Severe COVID-19 infections are usually characterized by a cytokine storm and an uncontrolled immune response against the virus that causes more damage to tissue. Aubagio’s mechanism of action may help to prevent this type of anti-viral response, the researchers suggested, and could have contributed to the favorable outcomes in each of these five COVID-19 cases.
Aubagio also leads to a drop in the proliferation of both T-cells and B-cells, two types of immune cell involved in MS, they wrote.

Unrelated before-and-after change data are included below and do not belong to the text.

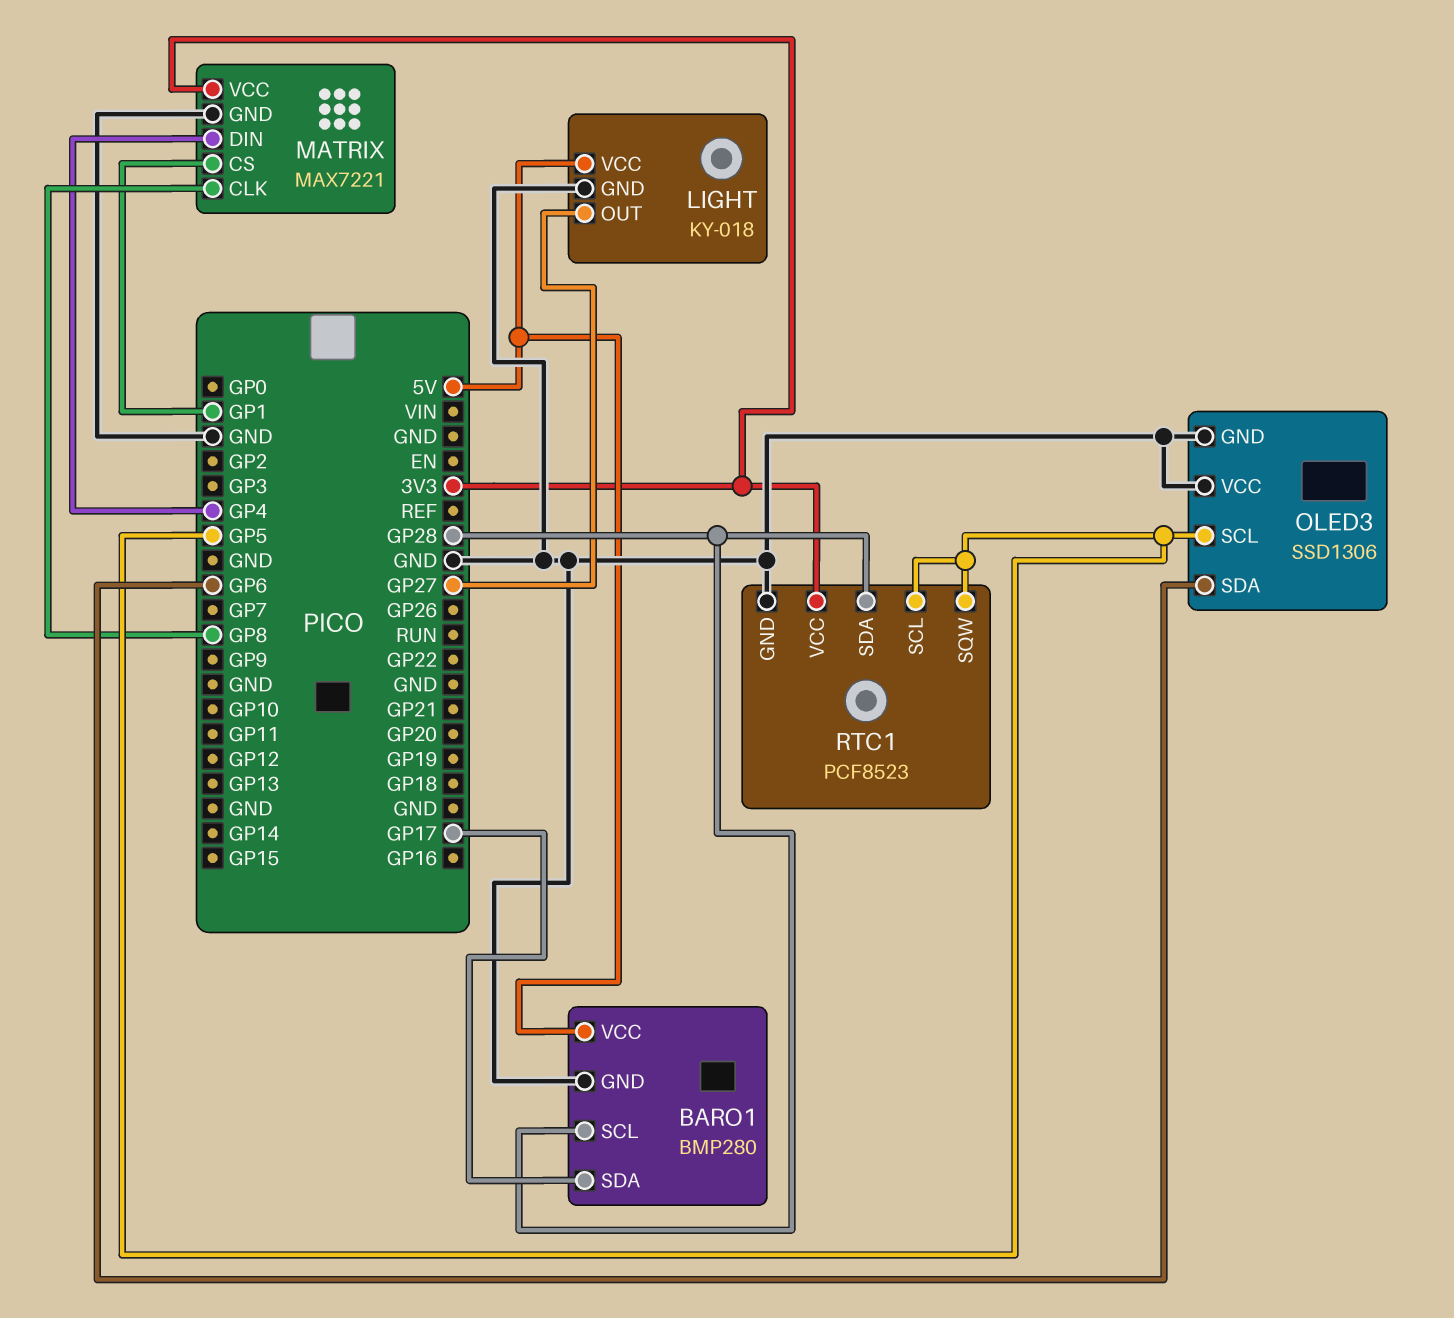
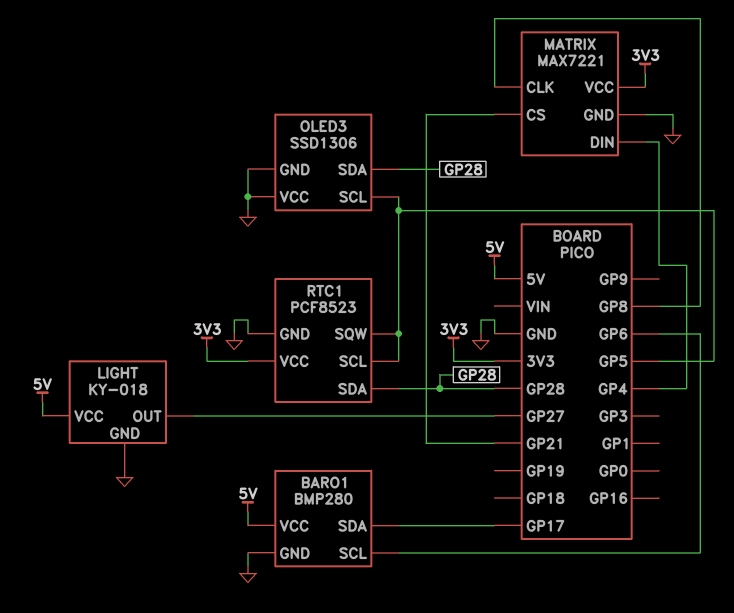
BARO1 pin SCL: GP28 -> GP6
MATRIX pin CS: GP1 -> GP21
OLED3 pin SDA: GP6 -> GP28

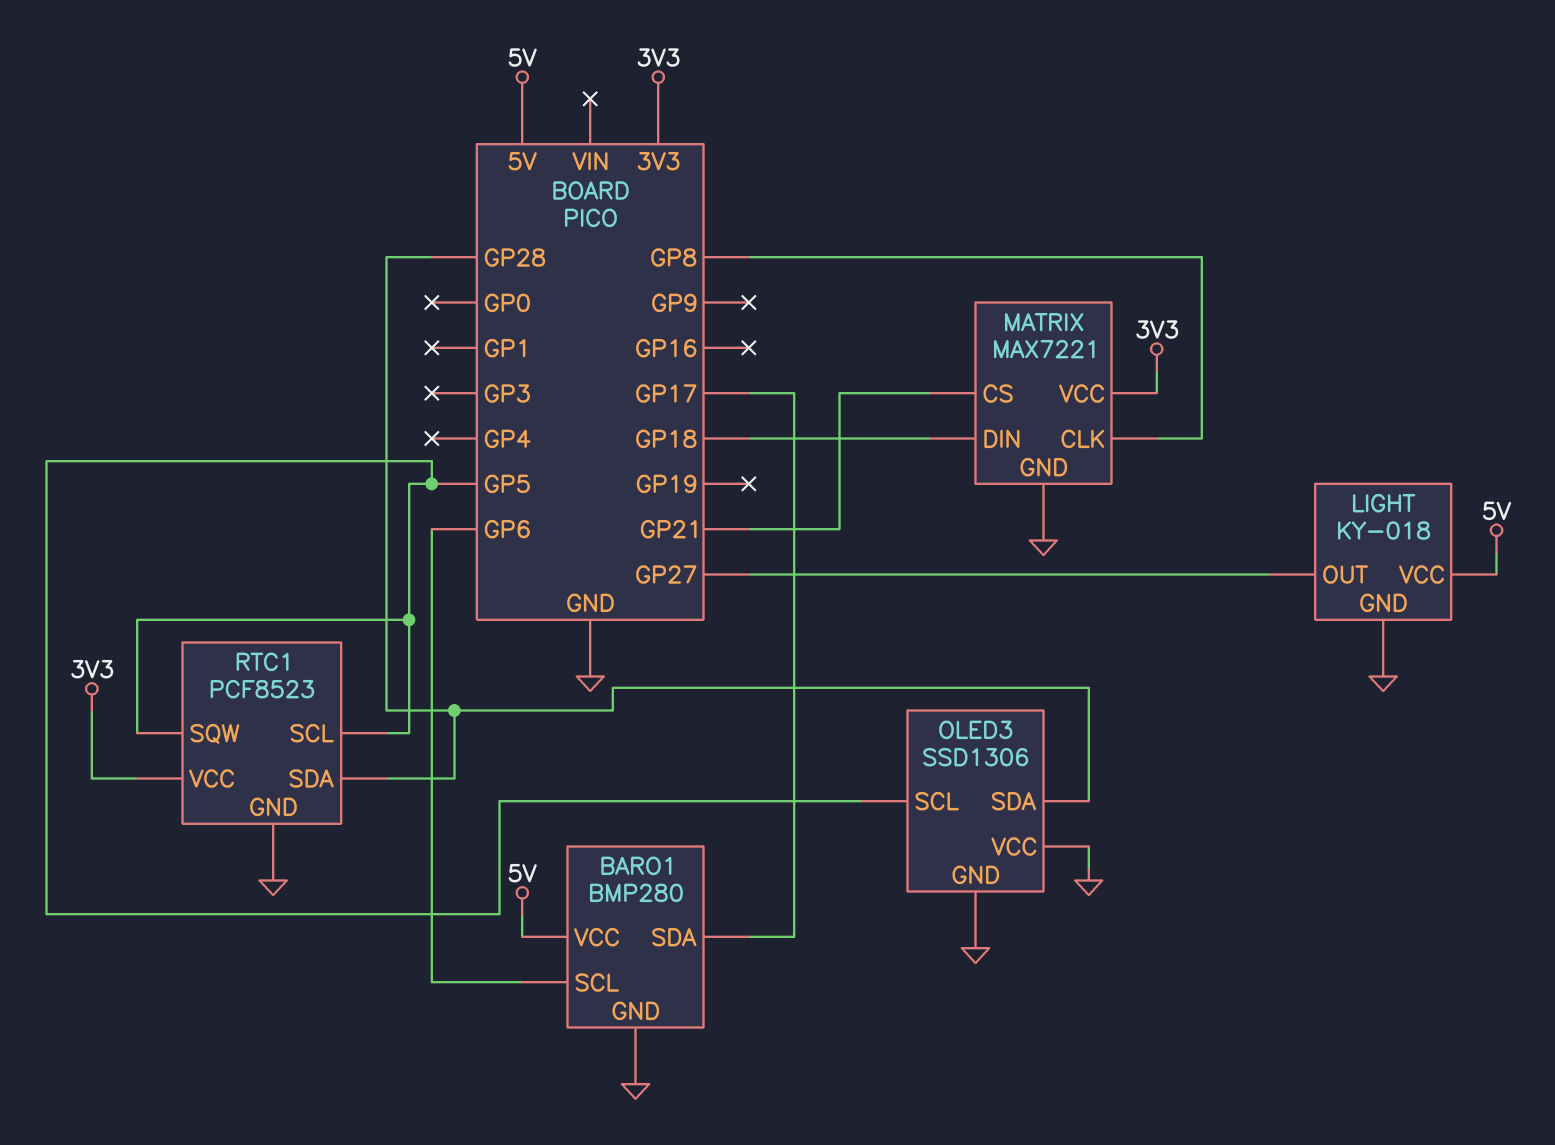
MATRIX pin DIN: GP4 -> GP18

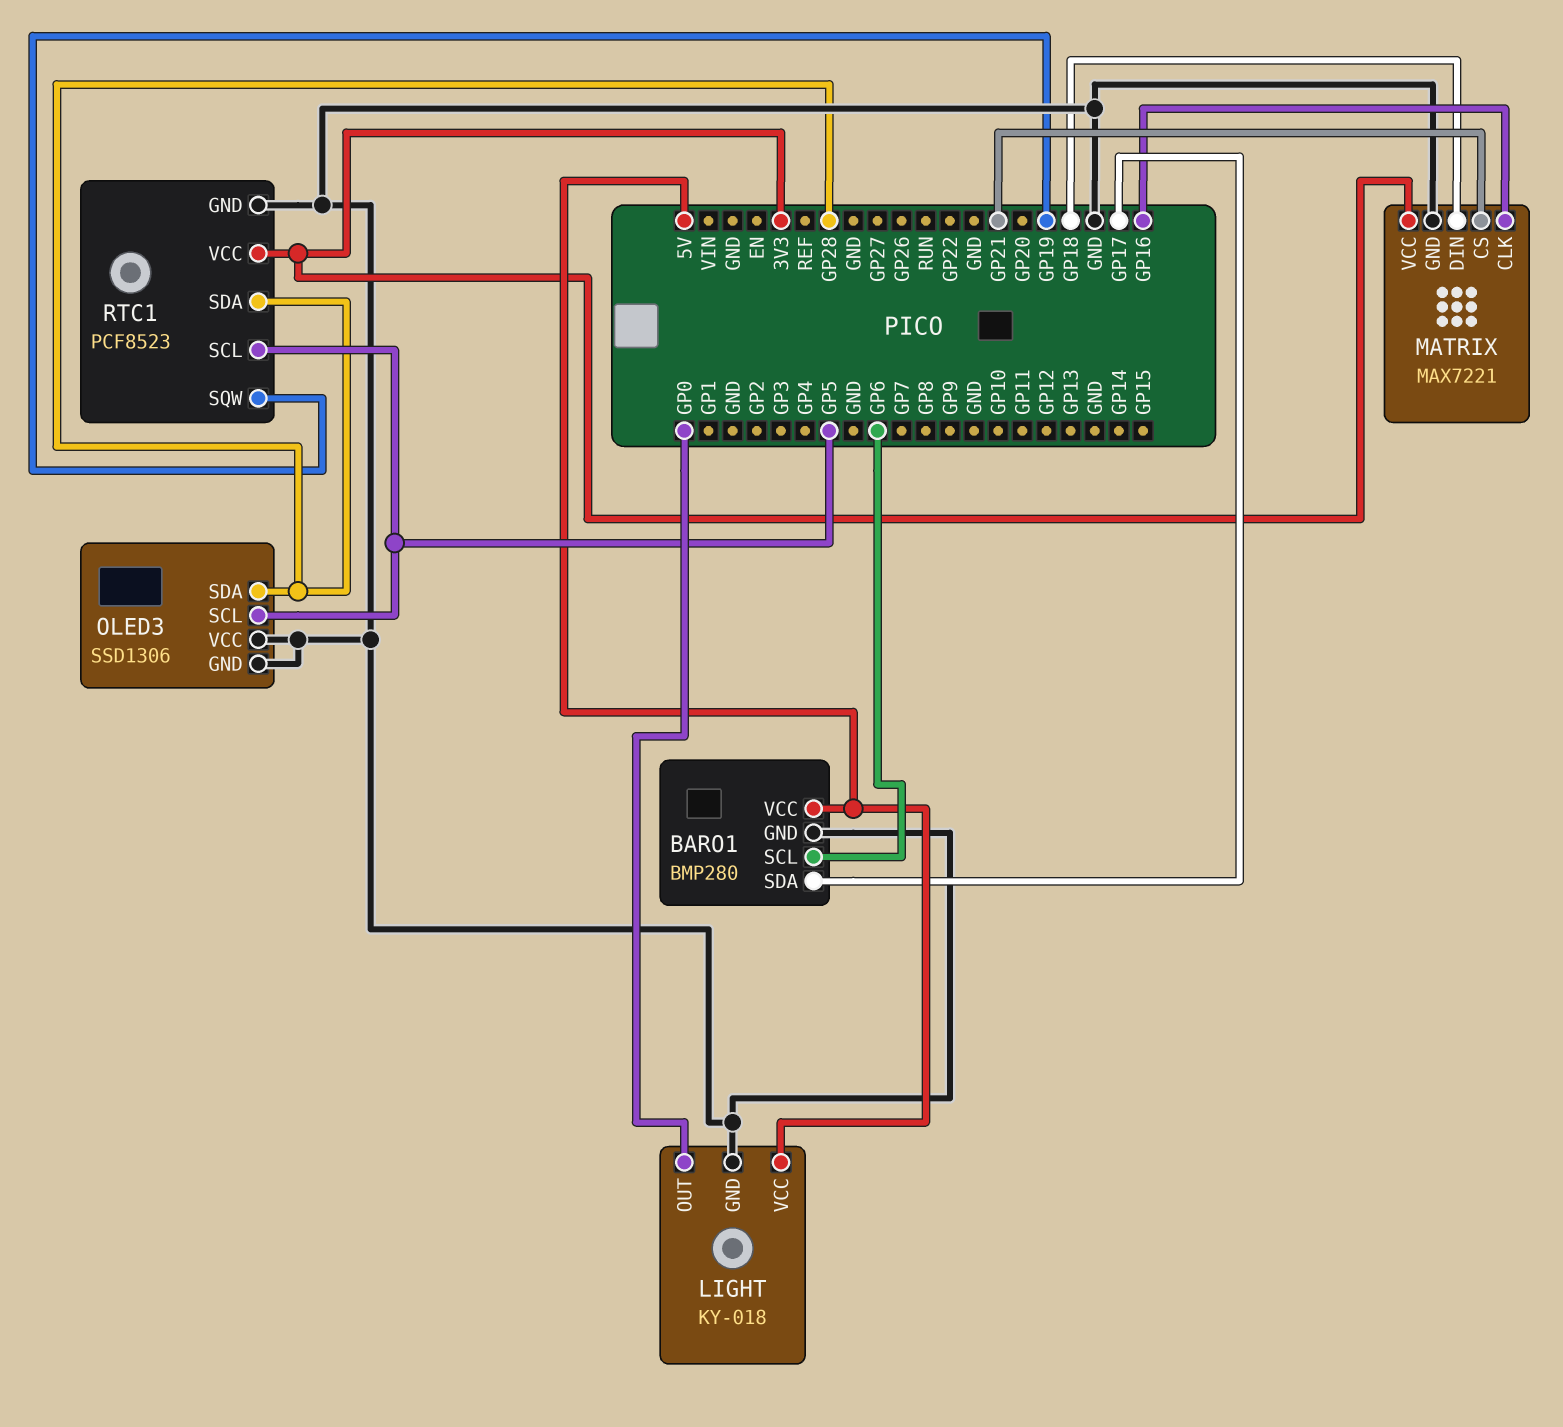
LIGHT pin OUT: GP27 -> GP0
MATRIX pin CLK: GP8 -> GP16
RTC1 pin SQW: GP5 -> GP19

Yet this inhibition does not cause these cells to die, allowing for the immune system to fight infections.
Unlike other DMTs, Aubagio lowers the level of immune activation without major immunosuppression, which may help to prevent the exaggerated immune response seen in the most severe COVID-19 cases, the researchers suggested.
“One possible beneficial effect of teriflunomide in the face of COVID-19 may be to prevent an excessive/fulminant host immune response, while maintaining an adequate defense against the virus,” they wrote.
“Our observations suggest that teriflunomide may not need to be discontinued in patients with MS who develop an active COVID-19 infection” they added.
Due to the small number of cases detailed here, however, they recommended further studies to validate these findings.
“A delicate balance may be necessary in the host immune response to successfully confront COVID-19 infection,” Bakshi said. “Additional studies are warranted to further understand the relationship between treatment with teriflunomide and outcomes for MS patients with COVID-19.”